Written task
Copy out the lines below word for word, leaving out the pictures.

START Dataset excerpts

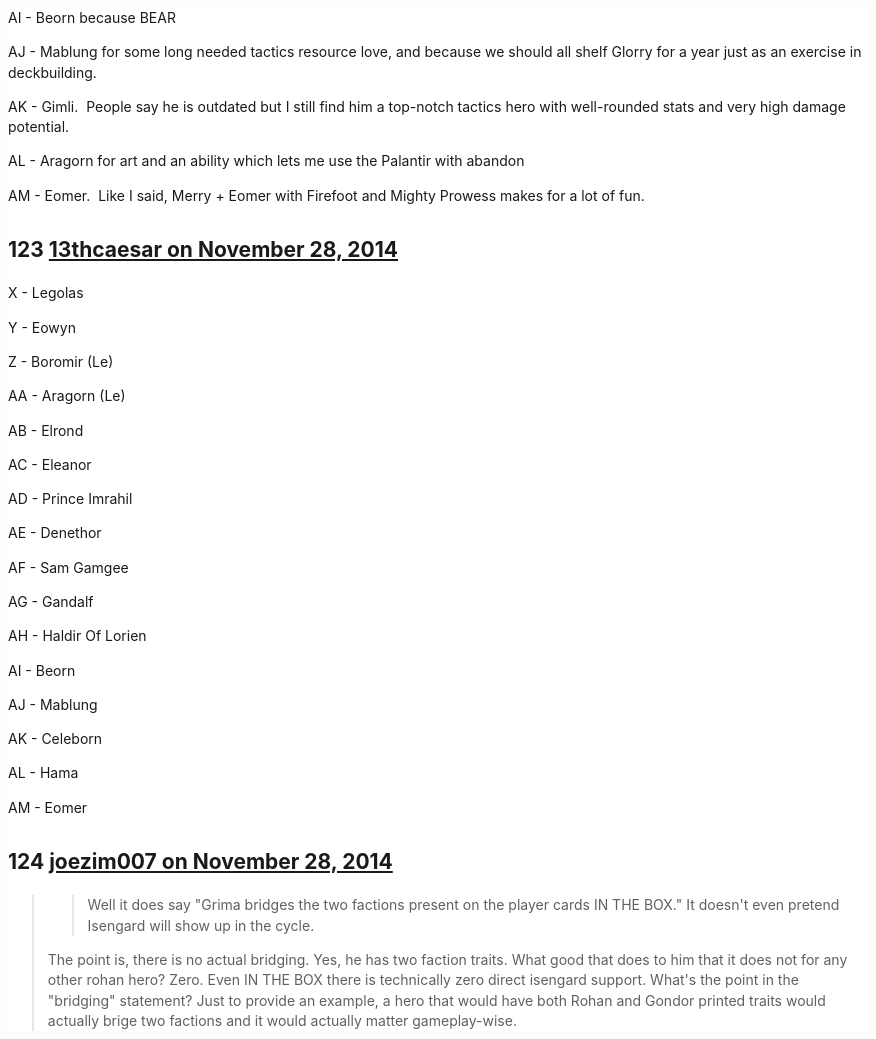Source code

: AI - Beorn because BEAR

AJ - Mablung for some long needed tactics resource love, and because we should all shelf Glorry for a year just as an exercise in deckbuilding.

AK - Gimli.  People say he is outdated but I still find him a top-notch tactics hero with well-rounded stats and very high damage potential.

AL - Aragorn for art and an ability which lets me use the Palantir with abandon

AM - Eomer.  Like I said, Merry + Eomer with Firefoot and Mighty Prowess makes for a lot of fun.

## 123 [13thcaesar on November 28, 2014](https://community.fantasyflightgames.com/topic/127748-the-hero-championship-2014/?do=findComment&comment=1349916)

X - Legolas

Y - Eowyn

Z - Boromir (Le)

AA - Aragorn (Le)

AB - Elrond

AC - Eleanor

AD - Prince Imrahil

AE - Denethor

AF - Sam Gamgee

AG - Gandalf

AH - Haldir Of Lorien

AI - Beorn

AJ - Mablung

AK - Celeborn

AL - Hama

AM - Eomer

## 124 [joezim007 on November 28, 2014](https://community.fantasyflightgames.com/topic/127748-the-hero-championship-2014/?do=findComment&comment=1349962)

> > Well it does say "Grima bridges the two factions present on the player cards IN THE BOX." It doesn't even pretend Isengard will show up in the cycle.
> 
> The point is, there is no actual bridging. Yes, he has two faction traits. What good that does to him that it does not for any other rohan hero? Zero. Even IN THE BOX there is technically zero direct isengard support. What's the point in the "bridging" statement? Just to provide an example, a hero that would have both Rohan and Gondor printed traits would actually brige two factions and it would actually matter gameplay-wise.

END Dataset excerpts

Response area
Source code

: AI - Beorn because BEAR

AJ - Mablung for some long needed tactics resource love, and because we should all shelf Glorry for a year just as an exercise in deckbuilding.

AK - Gimli.  People say he is outdated but I still find him a top-notch tactics hero with well-rounded stats and very high damage potential.

AL - Aragorn for art and an ability which lets me use the Palantir with abandon

AM - Eomer.  Like I said, Merry + Eomer with Firefoot and Mighty Prowess makes for a lot of fun.

## 123 [13thcaesar on November 28, 2014](https://community.fantasyflightgames.com/topic/127748-the-hero-championship-2014/?do=findComment&comment=1349916)

X - Legolas

Y - Eowyn

Z - Boromir (Le)

AA - Aragorn (Le)

AB - Elrond

AC - Eleanor

AD - Prince Imrahil

AE - Denethor

AF - Sam Gamgee

AG - Gandalf

AH - Haldir Of Lorien

AI - Beorn

AJ - Mablung

AK - Celeborn

AL - Hama

AM - Eomer

## 124 [joezim007 on November 28, 2014](https://community.fantasyflightgames.com/topic/127748-the-hero-championship-2014/?do=findComment&comment=1349962)

> > Well it does say "Grima bridges the two factions present on the player cards IN THE BOX." It doesn't even pretend Isengard will show up in the cycle.
> 
> The point is, there is no actual bridging. Yes, he has two faction traits. What good that does to him that it does not for any other rohan hero? Zero. Even IN THE BOX there is technically zero direct isengard support. What's the point in the "bridging" statement? Just to provide an example, a hero that would have both Rohan and Gondor printed traits would actually brige two factions and it would actually matter gameplay-wise.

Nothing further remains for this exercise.